Solido
What does AFS control when running Monte-Carlo simulations ?
2024-06-23T23:38:34.000-0400
Solido Simulation Suite
Summary
This article describes AFS Monte-Carlo behavior in batch mode, Solido DE and other environments.
Details
Analog and mixed-signal designs are pervasive throughout the technology landscape today. The rapid growth in data expansion drives new designs and requirements across various technology sectors and pushes companies to smaller process geometries to address performance, size, and cost. This push introduces new challenges to analog verification. The main simulation challenge is to correlate to actual silicon measurements. Now, designers cannot tape out without performing statistical Monte Carlo and corner simulations for IP and cell-level characterization to account for global and local process variation with high sigma limits.It is essential to know what controls your Monte Carlo simulation parameters and how they are generated for each simulator and environment setup. Each simulator (i.e., AFS, Spectre, hspice,..etc.) or environment setup (i.e., ADE, Solido Design Environment,..etc.) will generate a different set of Monte Carlo parameters by their internal algorithms. Thus, the results won't match unless the same Monte Carlo parameters and netlist are used in both simulators. Below is a brief explanation of different use models you may choose to adopt:
Using AFS in Batch Mode/ADE
AFS generates its own Monte Carlo parameters and then runs the netlist.

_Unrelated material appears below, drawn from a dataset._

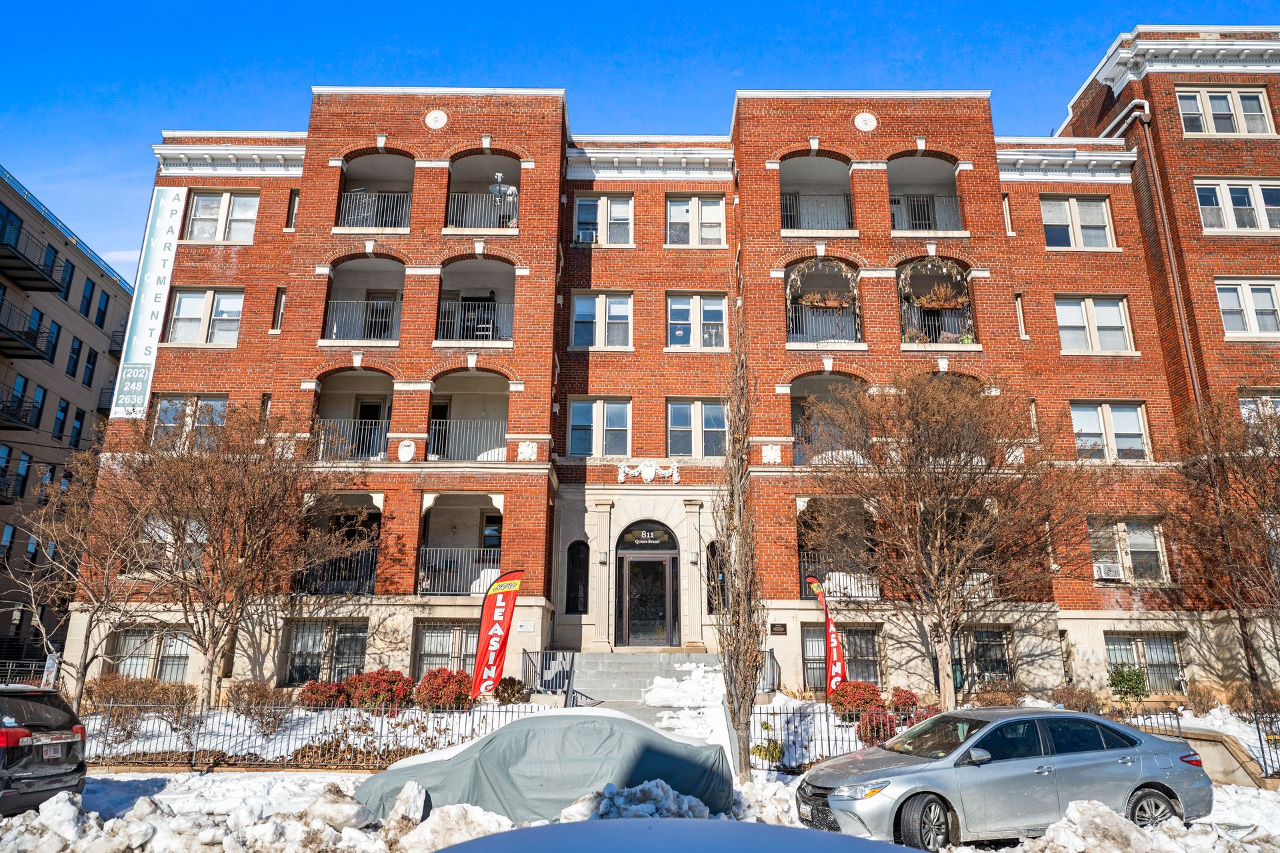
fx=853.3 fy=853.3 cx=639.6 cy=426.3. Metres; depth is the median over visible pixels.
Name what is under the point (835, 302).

The AFS-generated Monte Carlo parameters won't match those generated by other simulators in batch mode, ADE mode, or Solido DE because AFS uses a different Monte Carlo generation parameter algorithm than the other simulators/setups.
Hence, AFS batch mode simulation results will not match the Spectre batch mode or SDE results.
Using Solido DE
Solido DE generates the Monte Carlo parameters, creates the required netlists, and runs the different simulators with the same netlist.
In this scenario, the AFS and other simulators results should be similar
In conclusion, running your Monte Carlo simulations via the Solido Design Environment is the best and most efficient setup. This way, you can compare the different simulator results with each other since the Solido DE Monte Carlo-generated parameters and netlists are the same for each simulator.